MARKET REPORT: Wickes shares surge on profit forecast

MARKET REPORT: Wickes shares surge after the home improvement retailer ups its profit forecasts for the third time










Wickes shares surged after the home improvement retailer upped its profit forecasts for the third time. 

The Northampton-based group expects to make as much as £83m this financial year – substantially higher than previous predictions of between £67m to £75m – after a strong start to the final quarter. 

Wickes was spun off from Travis Perkins in April this year and so far the move has been a success. 

Hammering the message home: DIY has soared in popularity during the pandemic

Travis Perkins had been looking to offload Wickes since 2018 when it believed that a younger British generation had fallen out of love with DIY and it wanted to focus on its trade customers. But Travis Perkins’ loss has been Wickes investor’s gain as DIY has soared in popularity during the pandemic, with people using their extra time at home to carry out renovations. 

The group splits its sales into three categories – local trade, DIY and do-it-for-me, which includes home improvements that do not require a professional designer or installer. The latter was the star of the show in the trading update. 

Russ Mould, investment director at AJ Bell, said: ‘You have to doff your cap to home improvement retailer Wickes. 

‘To achieve a better-than-expected margin performance during a period of sharply rising input costs is no mean feat. It is testament to Wickes’ strong supplier relationships and the efficiency of its background processes and digital capability that it has been able to do this without making the customer pay through the nose.’ 

Wickes shares rocketed 11.3 per cent, or 24.2p, to 239.2p, and gave a positive read-across to B&Q-owner Kingfisher, whose stock climbed 2.5 per cent, or 8.1p, to 331p. Travis Perkins, meanwhile, edged up 1.7 per cent, or 25p, to 1517p. 

The wider market started the day on the front foot but ended on a sour note, with the FTSE100 falling 0.1 per cent, or 6.89 points, to 7122.32, while the FTSE250 dropped 0.2 per cent, or 38.76 points, to 22646.08.

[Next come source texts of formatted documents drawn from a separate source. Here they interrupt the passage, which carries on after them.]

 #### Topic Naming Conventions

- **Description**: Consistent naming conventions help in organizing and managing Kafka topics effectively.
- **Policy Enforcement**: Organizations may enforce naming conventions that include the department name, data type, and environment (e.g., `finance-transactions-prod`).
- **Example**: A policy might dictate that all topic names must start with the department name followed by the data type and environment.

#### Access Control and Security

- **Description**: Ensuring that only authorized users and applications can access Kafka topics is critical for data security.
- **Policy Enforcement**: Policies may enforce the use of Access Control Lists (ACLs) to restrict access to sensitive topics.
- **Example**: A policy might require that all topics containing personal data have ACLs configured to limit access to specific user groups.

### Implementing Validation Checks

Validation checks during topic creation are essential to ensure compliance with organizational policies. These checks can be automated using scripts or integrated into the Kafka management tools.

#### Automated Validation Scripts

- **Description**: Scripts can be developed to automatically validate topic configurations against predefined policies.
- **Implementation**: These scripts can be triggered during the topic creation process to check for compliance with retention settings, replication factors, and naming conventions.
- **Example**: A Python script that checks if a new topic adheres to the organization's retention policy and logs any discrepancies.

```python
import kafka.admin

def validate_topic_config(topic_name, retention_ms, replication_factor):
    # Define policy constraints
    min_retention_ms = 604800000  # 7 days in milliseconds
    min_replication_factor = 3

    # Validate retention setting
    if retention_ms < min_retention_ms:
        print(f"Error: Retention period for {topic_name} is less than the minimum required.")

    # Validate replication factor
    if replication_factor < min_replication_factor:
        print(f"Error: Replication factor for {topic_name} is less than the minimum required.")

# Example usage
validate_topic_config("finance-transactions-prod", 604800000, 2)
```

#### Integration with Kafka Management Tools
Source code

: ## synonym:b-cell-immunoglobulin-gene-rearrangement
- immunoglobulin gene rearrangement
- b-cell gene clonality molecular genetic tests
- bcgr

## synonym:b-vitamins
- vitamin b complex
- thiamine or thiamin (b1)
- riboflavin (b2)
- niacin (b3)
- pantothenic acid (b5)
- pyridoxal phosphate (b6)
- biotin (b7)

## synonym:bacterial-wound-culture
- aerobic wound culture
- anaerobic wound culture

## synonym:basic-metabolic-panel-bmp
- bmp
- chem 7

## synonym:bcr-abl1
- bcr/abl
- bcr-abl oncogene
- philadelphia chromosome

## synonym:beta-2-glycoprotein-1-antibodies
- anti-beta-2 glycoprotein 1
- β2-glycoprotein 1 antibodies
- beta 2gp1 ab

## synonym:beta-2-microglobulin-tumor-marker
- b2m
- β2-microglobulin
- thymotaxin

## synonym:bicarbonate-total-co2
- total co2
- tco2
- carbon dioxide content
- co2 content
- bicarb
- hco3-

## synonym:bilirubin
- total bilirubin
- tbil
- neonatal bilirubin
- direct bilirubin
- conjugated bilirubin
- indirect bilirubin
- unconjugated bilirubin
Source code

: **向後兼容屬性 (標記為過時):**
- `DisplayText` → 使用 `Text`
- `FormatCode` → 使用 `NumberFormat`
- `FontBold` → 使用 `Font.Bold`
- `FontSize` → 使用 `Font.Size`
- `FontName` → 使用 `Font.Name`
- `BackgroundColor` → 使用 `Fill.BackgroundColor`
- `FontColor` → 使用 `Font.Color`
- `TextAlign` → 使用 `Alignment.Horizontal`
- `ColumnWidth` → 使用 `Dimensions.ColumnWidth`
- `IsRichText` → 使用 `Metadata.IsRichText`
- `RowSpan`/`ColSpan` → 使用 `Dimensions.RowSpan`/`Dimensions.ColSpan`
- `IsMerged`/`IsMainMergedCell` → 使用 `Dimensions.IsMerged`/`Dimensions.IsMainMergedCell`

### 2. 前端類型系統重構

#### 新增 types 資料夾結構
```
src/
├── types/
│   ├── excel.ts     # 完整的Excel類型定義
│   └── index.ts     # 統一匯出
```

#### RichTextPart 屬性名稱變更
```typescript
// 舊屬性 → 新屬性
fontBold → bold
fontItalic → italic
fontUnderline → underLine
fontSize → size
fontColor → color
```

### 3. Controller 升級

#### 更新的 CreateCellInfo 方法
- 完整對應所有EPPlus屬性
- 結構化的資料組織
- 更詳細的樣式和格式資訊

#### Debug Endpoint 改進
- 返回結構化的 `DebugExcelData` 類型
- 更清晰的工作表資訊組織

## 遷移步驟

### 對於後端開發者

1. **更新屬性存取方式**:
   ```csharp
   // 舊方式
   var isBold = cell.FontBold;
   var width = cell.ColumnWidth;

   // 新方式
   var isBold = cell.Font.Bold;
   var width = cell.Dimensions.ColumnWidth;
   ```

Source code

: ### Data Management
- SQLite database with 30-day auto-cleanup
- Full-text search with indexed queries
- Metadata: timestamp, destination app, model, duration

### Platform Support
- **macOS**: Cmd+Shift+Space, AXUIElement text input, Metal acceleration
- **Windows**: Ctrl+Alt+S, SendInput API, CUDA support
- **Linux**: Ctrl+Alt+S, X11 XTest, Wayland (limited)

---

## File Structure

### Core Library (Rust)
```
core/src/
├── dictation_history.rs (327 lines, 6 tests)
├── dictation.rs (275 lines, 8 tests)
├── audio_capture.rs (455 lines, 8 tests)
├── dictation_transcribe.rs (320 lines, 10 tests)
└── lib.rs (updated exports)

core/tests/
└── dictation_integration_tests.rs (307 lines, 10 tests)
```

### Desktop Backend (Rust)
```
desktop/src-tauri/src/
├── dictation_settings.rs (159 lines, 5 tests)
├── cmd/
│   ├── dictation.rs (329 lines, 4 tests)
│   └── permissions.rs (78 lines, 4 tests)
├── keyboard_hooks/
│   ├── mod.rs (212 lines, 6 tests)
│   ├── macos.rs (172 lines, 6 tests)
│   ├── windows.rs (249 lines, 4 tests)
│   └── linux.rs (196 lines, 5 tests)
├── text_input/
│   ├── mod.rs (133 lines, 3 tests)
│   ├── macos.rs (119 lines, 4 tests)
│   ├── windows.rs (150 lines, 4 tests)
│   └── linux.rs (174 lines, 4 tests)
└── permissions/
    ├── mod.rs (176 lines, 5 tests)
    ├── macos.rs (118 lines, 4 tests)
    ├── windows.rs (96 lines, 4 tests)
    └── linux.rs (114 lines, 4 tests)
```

It was a dramatic week as fears about the Omicron variant swept through markets, with the Dax and Footsie both hitting a three-month low – but any late rally was scuppered by disappointing US employment numbers. Official figures showed 210,000 jobs were added in November – falling far short of estimates of 550,000. 

Wall Street indices were in the red, with the Nasdaq dropping 2.5 per cent and the Dow by 0.4 per cent. 

Commodity markets were faring better as oil prices surged by up to 3 per cent, sending shares in BP up 1.3 per cent, or 4.25p, to 340.85p and Shell up by 1.1 per cent, or 17.4p, to 1646.6p. 

Brent crude was worth around $71 a barrel last night, a recovery from a tumble to $67 earlier this week but still a far cry from the $82 it was worth before the alarm bell was sounded over Omicron. 

The rise came after the Opec cartel agreed to be flexible in the amount of oil it produces in the coming months, saying it would be willing to cut back if demand weakens. It comes as investors wait for more information on Omicron and hopes are that the hysteria will pass. 

David Beckham-backed cannabis skincare company Cellular Goods slid into the red after it reported losses of £3.3m in the 12 months to August as it ploughed money into its float and setting up production. Shares in the group, which went public in February, fell 4.6 per cent, or 0.38p, to 7.75p. It made no revenue as it only recently launched its first product. 

Elsewhere, Audioboom rose 1 per cent, or 10p, to 1060p after property entrepreneur Nick Candy scooped up another £450,000 of stock in the podcast developer. 

Premium mixer-maker East Imperial’s shares were turbocharged (rising 26.2 per cent, or 2.75p, to 13.25p) after activist investor Taylor Partners won a campaign to unseat chairman Rob Soni. 

Retail industry veterans Alistair McGeorge and Colin Henry have been named chairman and nonexecutive director respectively.